Ambizioso. E la politica? Stimola o va a rimorchio? “Guardiamola da un punto di vista non locale, ma continentale. Io credo che l’Europa possa recuperare eccellenza anche di know-how dopo tanti anni di subalternità. Oggi il mondo della tecnologia si è polarizzato est-ovest, l’Europa è andata al traino su molti settori. Nel processo di transizione energetica l’Europa può riscoprire una centralità straordinaria nella mappa tecnologica. E’ un’occasione da non farsi sfuggire”. Intanto a livello locale uno dei vostri azionisti, il Comune di Milano, va al voto in autunno. “Cerco di rispondere in modo non scontato: la straordinaria forza di Milano è che è riuscita a dare continuità a un progetto anche di fronte a variazioni di colorazione politica. Nessun sindaco ha buttato a mare quel che è stato fatto prima di lui. Ogni sindaco ha concentrato i propri forzi sulle proprie priorità, ma Milano ha continuato un discorso, continuerà a essere la sua forza”.

 

Tuttavia è chiaro che in futuro sarà difficile il rapporto con le partecipate: fin quando il bilancio comunale era in nero, non c’era tensione sulle società. Non è più così. “Noi siamo una grande partecipata ma abbiamo una condizione privilegiata per vari motivi. Abbiamo dimostrato resilienza durante il 2020 perché i risultati sono stati molto buoni. Questo ci permette di mantenere un beneficio non solo per gli azionisti di controllo, ma per tutti gli azionisti, ovvero quello di pagare un dividendo su cui si può fare affidamento. La vera sfida è di mantenere questa politica di dividendi, cosa che abbiamo promesso al mercato, e al contempo di investire tantissimo in crescita per portare la società nel giro di 5 anni ad essere una realtà molto più grande, più diversificata in alcuni dei suoi business”. Esempi? “Stiamo investendo molto nelle rinnovabili, e pur con una attenzione alla Lombardia, che è la nostra base, possiamo avere anche un obiettivo e una ambizione più ampia. L’Italia ma addirittura l’Europa”.

 

Un tempo A2A veniva accusata di gigantismo. Proseguirà la politica di acquisizioni? “Mettiamola così: A2A un tempo cercava di portare dentro di sé i territori, ora invece sono i territori che vogliono entrare in A2A. L’investimento mal si sposa con la dimensione piccola: A2A consente di fare quello che alcune in house purtroppo non possono fare”. Infine, la nuova sede.

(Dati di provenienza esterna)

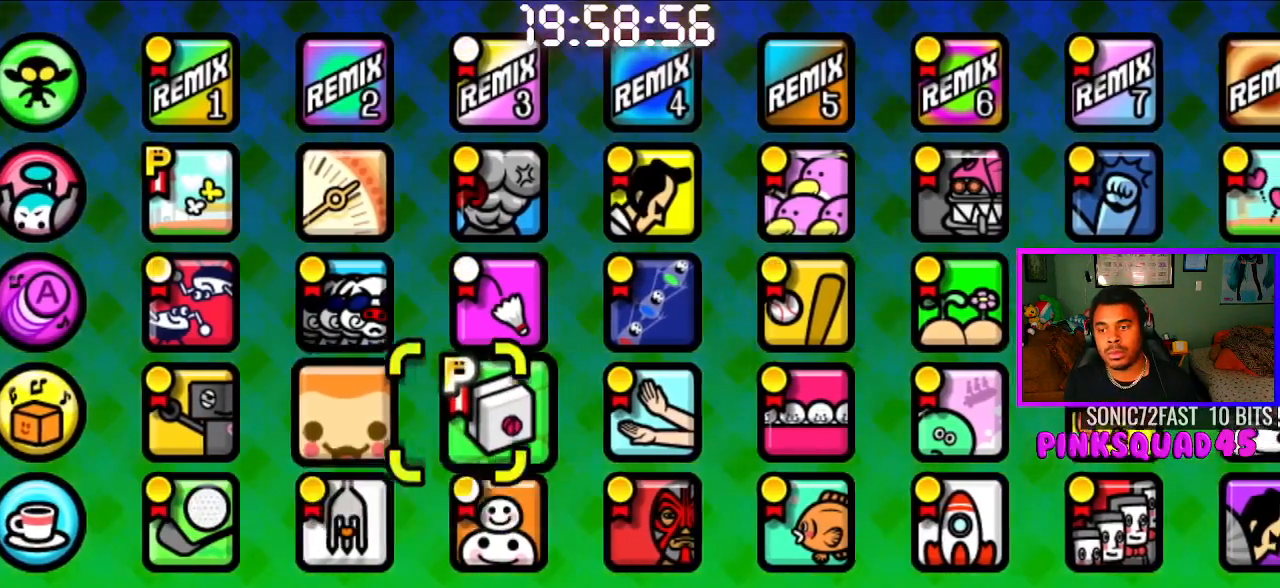
{"buttons": [], "left_stick": "center", "right_stick": "center", "events": [[67, "DPAD_RIGHT", "up"]]}
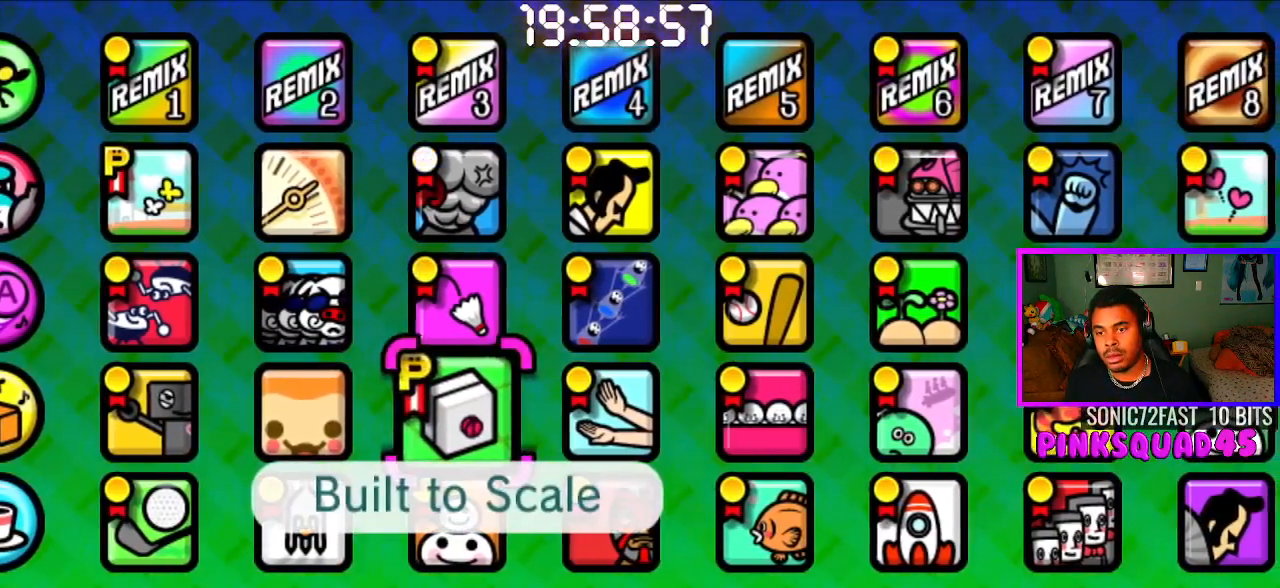
{"buttons": [], "left_stick": "center", "right_stick": "center", "events": [[83, "DPAD_UP", "down"], [217, "DPAD_UP", "up"], [367, "DPAD_UP", "down"], [467, "DPAD_UP", "up"]]}
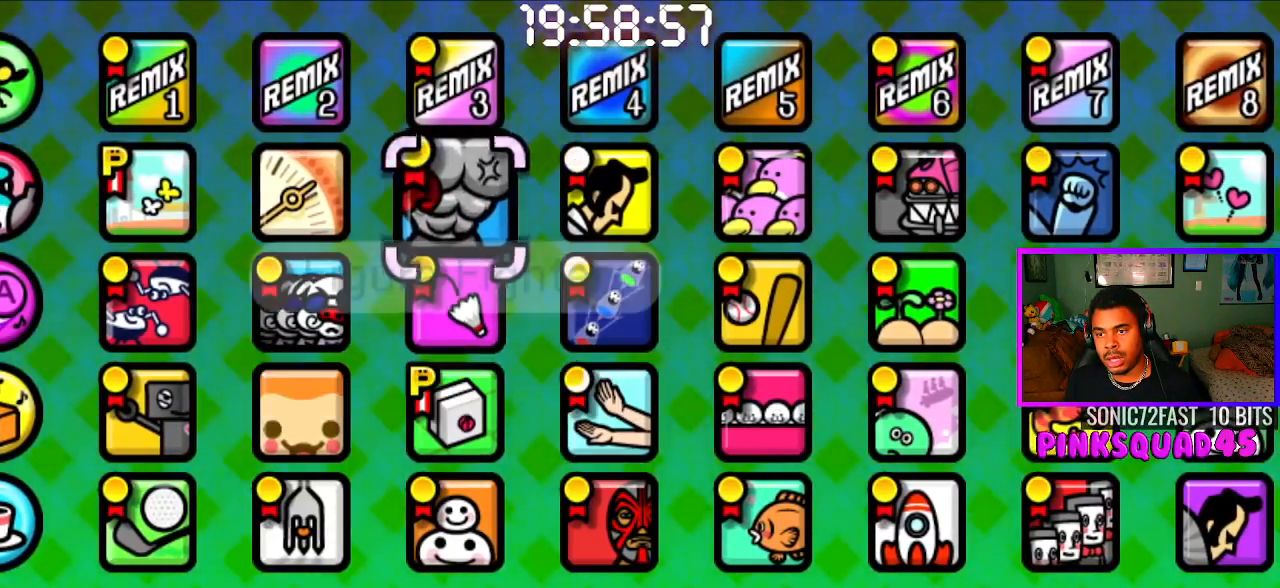
{"buttons": [], "left_stick": "center", "right_stick": "center", "events": [[150, "DPAD_RIGHT", "down"], [250, "DPAD_RIGHT", "up"], [333, "DPAD_RIGHT", "down"], [417, "DPAD_RIGHT", "up"]]}
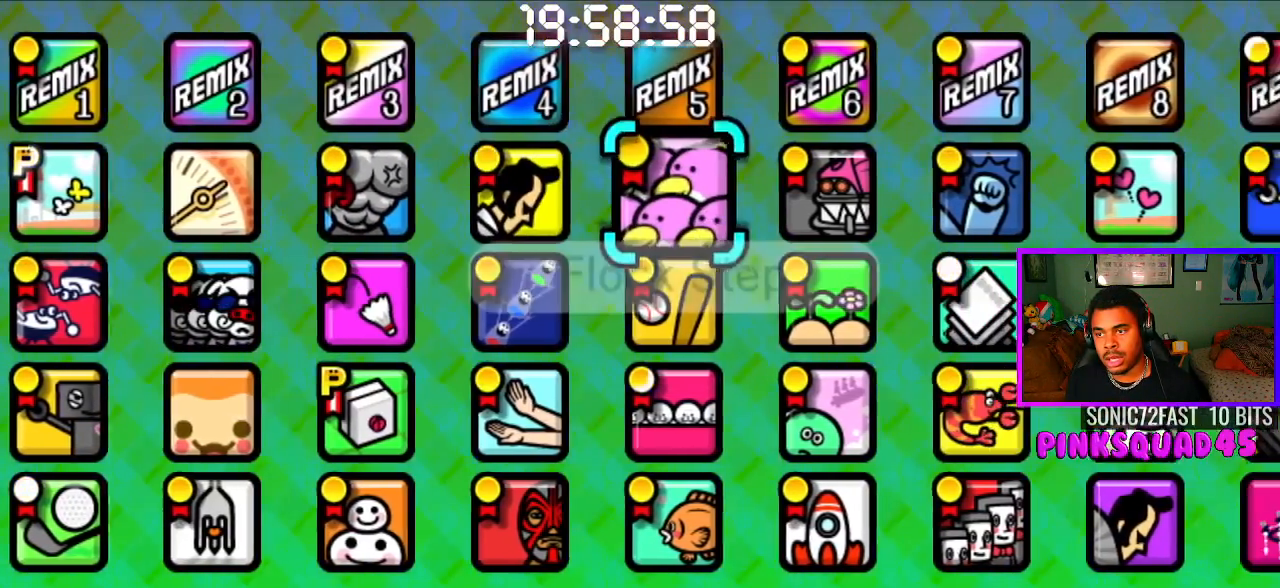
{"buttons": [], "left_stick": "center", "right_stick": "center", "events": []}
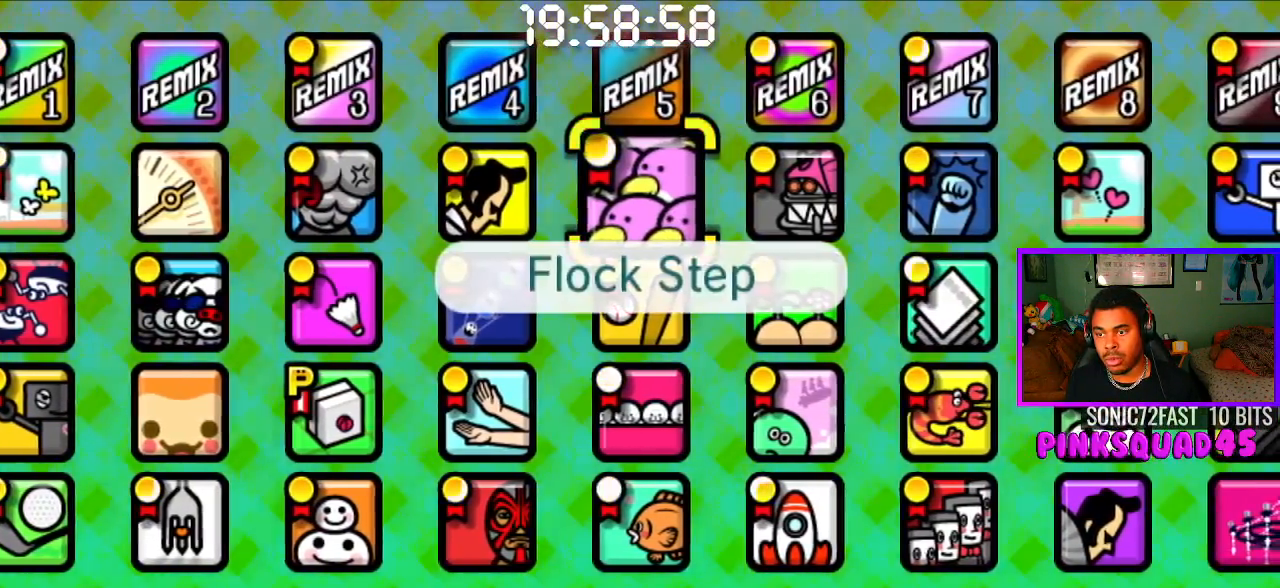
{"buttons": [], "left_stick": "center", "right_stick": "center", "events": [[133, "DPAD_RIGHT", "down"], [217, "DPAD_RIGHT", "up"]]}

Ha senso in un mondo di smartworking? “Non si può smaterializzare il mondo del lavoro, quindi gli uffici continueranno ad esistere. Oggi sulla città di Milano abbiamo il problema oggettivo di essere sparpagliati: la nuova sede ne sostituirà ed accorperà ben sette. Rimarranno le sedi operative. In una sede unica potremo applicare i criteri che ottimizzano il lavoro in presenza con il remote working. E avrà un impatto zero dal punto di vista ambientale“. Due richieste per il nuovo governo Draghi. “Me ne basta una. La permessistica. Migliorare la permessistica. Ogni volta per avere i permessi di qualunque cosa è una via crucis: in Italia si associano due fenomeni: la burocrazia e il nimby. L’addizione di questi due fenomeni è disastrosa per chi vuole sviluppare questo paese”.